*Page*:
__________

The MNR’s decline is the result of the fact that its leader made the mistake of creating a bad copy of his rival, Jean-Marie Le Pen’s, fascist Front National (FN). Mégret’s faction launched its split from the FN in December 1998, convinced that the FN was ripe for a putsch and that storming the party apparatus would secure a quick victory.
After this strategy failed, Mégret and his allies believed they could denude the FN of its membership, leaving Le Pen a leader without a party. This strategy also flopped, resulting in a war of attrition with the FN. For Mégret’s trench warfare to succeed would have have required a far sharper strategic understanding and nothing less than Le Pen’s surrender. There was never any chance of either.
During its three years of existence, Mégret and the MNR leadership only managed to demonstrate their political incompetence. That was glaringly evident in the way the MNR presented itself, hitting problems from the outset because the party was, above all, a collection of scrambled political orientations and hopes.
The leadership’s aim was to establish the MNR as a credible parliamentary partner to the mainstream right, copying the role the French Communist Party had long played on the left in relation to the Socialist Party. As a result, chunks of the MNR’s fascist policies were buried and statements on politically sensitive issues such as the Jewish community were dropped. On the other hand, the MNR still tried to be forthright on immigration and the responsibilities of the state. Mégret believed he might make a comeback in the costume of the Italian fascist Gianfranco Fini.
Little of this impressed the MNR’s grass-roots activists, some party officials and especially the activists of its youth wing, the MNJ, who continued their warfare with the FN and let their racism show openly. The events of 11 September 2001 only worsened the situation because the MNR leadership demonstrated yet again the gulf between itself and the members.
Indeed, Mégret adopted an outrageously pro-US position in defiance of the majority of MNR activists, a move that did little to delay the departure of many of them, privately delighted by the “lesson” the terror attacks had “taught the Americans”.
A similar process occurred at the end of August at the MNR’s summer school in Bergerac, when Mégret fixed the political stance of the MNR somewhere between the conservative UMP and the FN, although the rest of the leadership had outvoted him in a meeting behind closed doors the previous day.

__________

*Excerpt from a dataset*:
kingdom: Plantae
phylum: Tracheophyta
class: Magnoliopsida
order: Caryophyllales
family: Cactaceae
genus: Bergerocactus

__________

Copy out the passage on the MNR beginning at the words "After this strategy" and ending after "orientations and hopes.", changing "strategy" to "plan" throughout. These records were taken from a different source.

After this plan failed, Mégret and his allies believed they could denude the FN of its membership, leaving Le Pen a leader without a party. This plan also flopped, resulting in a war of attrition with the FN. For Mégret’s trench warfare to succeed would have have required a far sharper strategic understanding and nothing less than Le Pen’s surrender. There was never any chance of either.
During its three years of existence, Mégret and the MNR leadership only managed to demonstrate their political incompetence. That was glaringly evident in the way the MNR presented itself, hitting problems from the outset because the party was, above all, a collection of scrambled political orientations and hopes.